Work required: Go line by line through the records below. Copy whichever lines contain the string "grey".

Start of Data excerpts

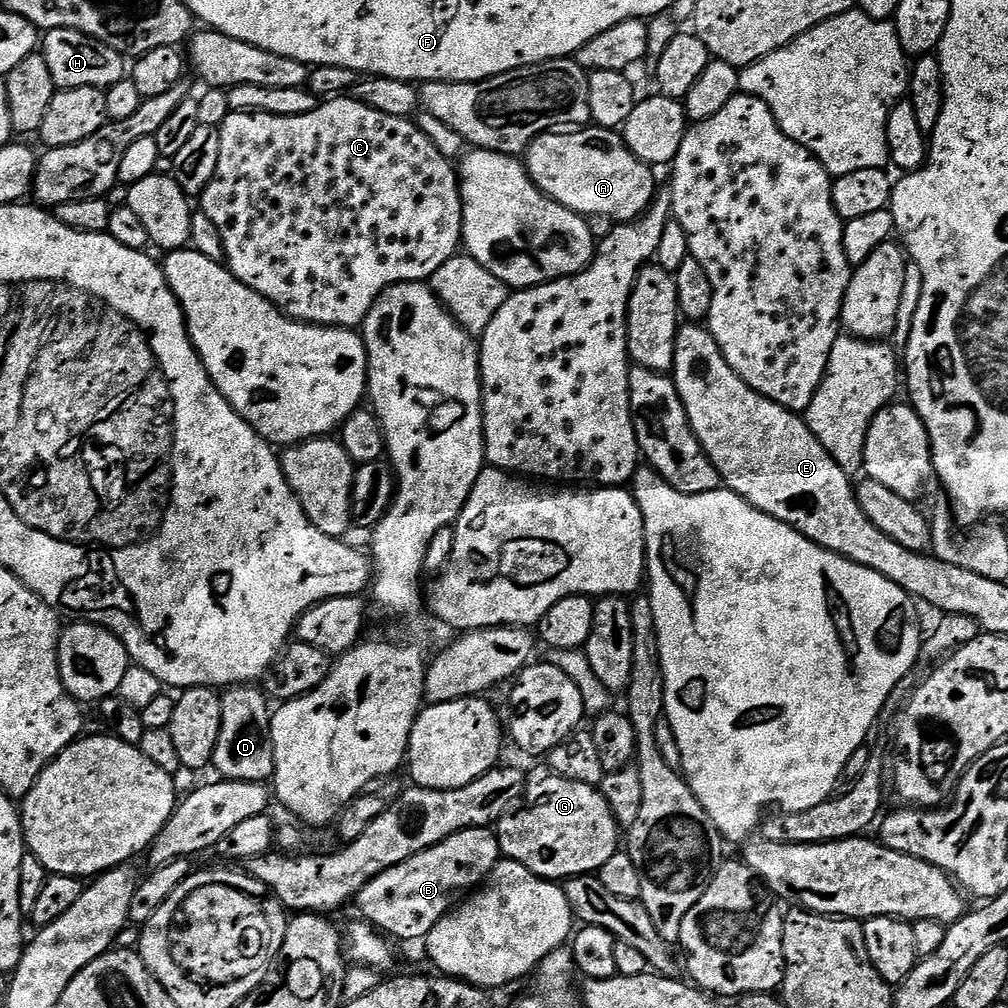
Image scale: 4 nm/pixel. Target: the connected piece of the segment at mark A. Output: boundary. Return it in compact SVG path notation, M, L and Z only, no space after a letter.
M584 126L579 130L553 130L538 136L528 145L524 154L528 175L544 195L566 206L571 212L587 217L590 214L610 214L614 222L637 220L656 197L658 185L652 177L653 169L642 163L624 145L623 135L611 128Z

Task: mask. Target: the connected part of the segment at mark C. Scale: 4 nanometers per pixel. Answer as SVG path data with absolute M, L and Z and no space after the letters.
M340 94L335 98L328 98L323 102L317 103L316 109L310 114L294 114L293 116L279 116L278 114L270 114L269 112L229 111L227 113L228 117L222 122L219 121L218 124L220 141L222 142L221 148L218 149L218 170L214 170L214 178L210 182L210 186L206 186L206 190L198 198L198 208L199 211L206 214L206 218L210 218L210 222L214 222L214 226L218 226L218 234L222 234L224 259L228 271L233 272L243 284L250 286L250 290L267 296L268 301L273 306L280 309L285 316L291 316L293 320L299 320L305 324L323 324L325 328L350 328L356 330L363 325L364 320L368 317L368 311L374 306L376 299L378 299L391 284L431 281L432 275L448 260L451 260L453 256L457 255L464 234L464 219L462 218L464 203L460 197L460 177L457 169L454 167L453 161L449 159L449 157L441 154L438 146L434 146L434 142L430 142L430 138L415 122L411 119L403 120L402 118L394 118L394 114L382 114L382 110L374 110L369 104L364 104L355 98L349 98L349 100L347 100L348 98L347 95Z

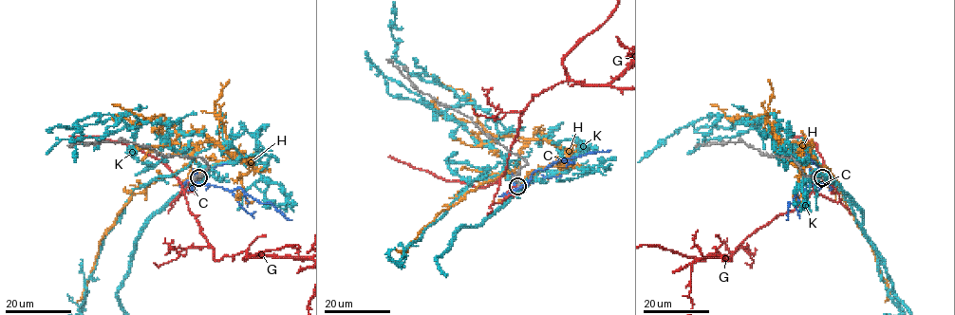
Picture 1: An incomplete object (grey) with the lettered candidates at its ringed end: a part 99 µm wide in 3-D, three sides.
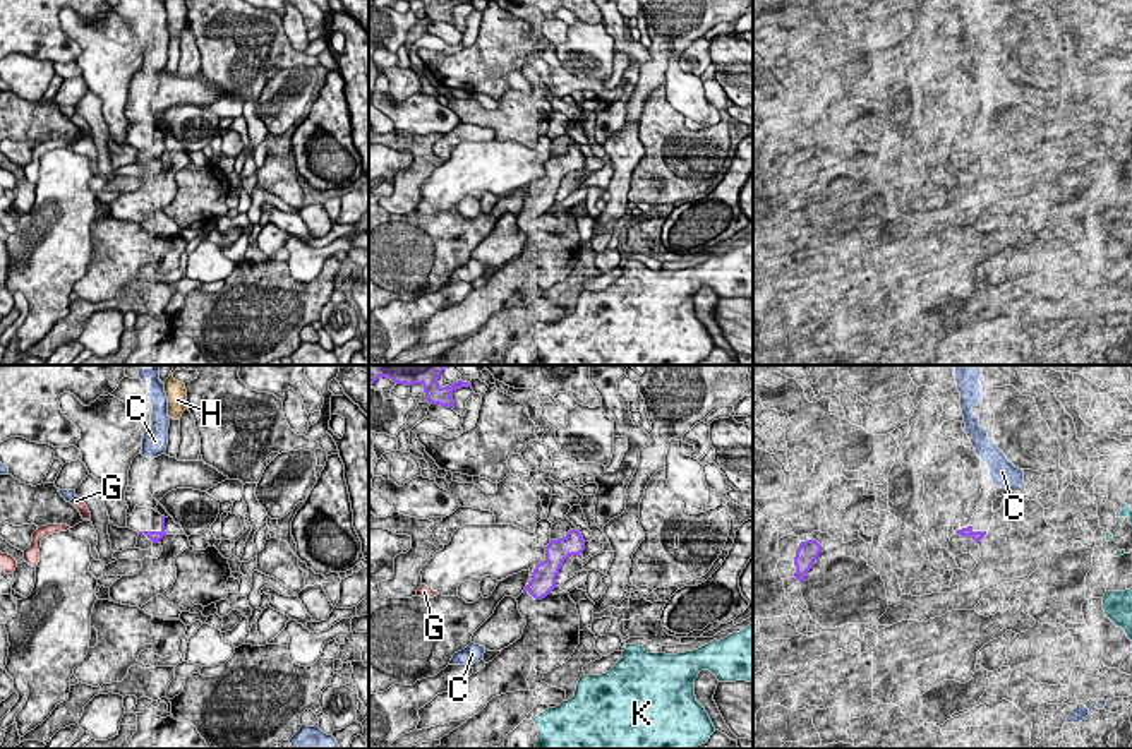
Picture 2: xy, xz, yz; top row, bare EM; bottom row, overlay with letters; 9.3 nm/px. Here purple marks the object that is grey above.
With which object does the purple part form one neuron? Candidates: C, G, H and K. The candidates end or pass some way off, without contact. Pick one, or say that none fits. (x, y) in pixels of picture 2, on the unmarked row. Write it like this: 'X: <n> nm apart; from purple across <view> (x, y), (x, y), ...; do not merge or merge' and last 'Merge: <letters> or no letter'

End of Data excerpts

Answer for the task:
Picture 1: An incomplete object (grey) with the lettered candidates at its ringed end: a part 99 µm wide in 3-D, three sides.
Picture 2: xy, xz, yz; top row, bare EM; bottom row, overlay with letters; 9.3 nm/px. Here purple marks the object that is grey above.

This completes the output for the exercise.